## What the task requires:
How many lines in the records below contain the word "bluetooth"? Give only the number.

Saved data entries
BEGIN

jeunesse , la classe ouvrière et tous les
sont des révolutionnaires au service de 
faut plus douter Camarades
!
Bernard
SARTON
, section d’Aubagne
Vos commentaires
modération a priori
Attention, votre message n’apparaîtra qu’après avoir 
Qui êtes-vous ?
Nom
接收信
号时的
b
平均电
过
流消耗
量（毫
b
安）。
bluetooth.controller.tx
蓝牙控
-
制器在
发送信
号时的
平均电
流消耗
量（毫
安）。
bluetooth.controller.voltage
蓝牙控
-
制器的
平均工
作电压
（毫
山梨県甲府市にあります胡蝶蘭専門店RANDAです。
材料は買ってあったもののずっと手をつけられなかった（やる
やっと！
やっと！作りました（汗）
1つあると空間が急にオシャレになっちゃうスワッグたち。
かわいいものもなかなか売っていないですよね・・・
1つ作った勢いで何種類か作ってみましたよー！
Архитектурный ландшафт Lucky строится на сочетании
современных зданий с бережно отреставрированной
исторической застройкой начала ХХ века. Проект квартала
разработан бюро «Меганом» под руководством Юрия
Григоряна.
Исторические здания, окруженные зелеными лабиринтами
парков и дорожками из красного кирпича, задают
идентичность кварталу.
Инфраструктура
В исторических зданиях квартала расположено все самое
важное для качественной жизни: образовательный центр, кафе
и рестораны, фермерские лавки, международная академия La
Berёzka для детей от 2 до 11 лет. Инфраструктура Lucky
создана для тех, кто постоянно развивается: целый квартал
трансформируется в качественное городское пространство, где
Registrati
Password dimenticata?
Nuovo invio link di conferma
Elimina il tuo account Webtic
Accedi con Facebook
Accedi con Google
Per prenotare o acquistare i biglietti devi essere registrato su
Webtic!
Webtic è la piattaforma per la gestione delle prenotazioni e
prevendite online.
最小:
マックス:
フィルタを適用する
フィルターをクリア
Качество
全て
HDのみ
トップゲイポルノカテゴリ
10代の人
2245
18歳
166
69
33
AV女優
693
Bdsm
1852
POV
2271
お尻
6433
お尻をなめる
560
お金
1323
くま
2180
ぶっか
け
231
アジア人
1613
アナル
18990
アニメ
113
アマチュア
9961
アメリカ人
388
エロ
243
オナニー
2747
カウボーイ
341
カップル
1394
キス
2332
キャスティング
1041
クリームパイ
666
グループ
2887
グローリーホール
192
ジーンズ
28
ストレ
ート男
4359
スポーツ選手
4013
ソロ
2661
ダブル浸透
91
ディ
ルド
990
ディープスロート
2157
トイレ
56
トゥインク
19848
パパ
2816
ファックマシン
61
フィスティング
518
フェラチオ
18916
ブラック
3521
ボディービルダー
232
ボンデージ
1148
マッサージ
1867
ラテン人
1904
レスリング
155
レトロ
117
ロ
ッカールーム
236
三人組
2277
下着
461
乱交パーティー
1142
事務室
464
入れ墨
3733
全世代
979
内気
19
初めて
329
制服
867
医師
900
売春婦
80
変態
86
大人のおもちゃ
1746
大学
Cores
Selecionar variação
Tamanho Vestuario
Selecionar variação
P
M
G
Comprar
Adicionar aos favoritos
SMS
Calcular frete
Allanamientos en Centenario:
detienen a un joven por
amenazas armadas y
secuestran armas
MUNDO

END

## Written solution:
2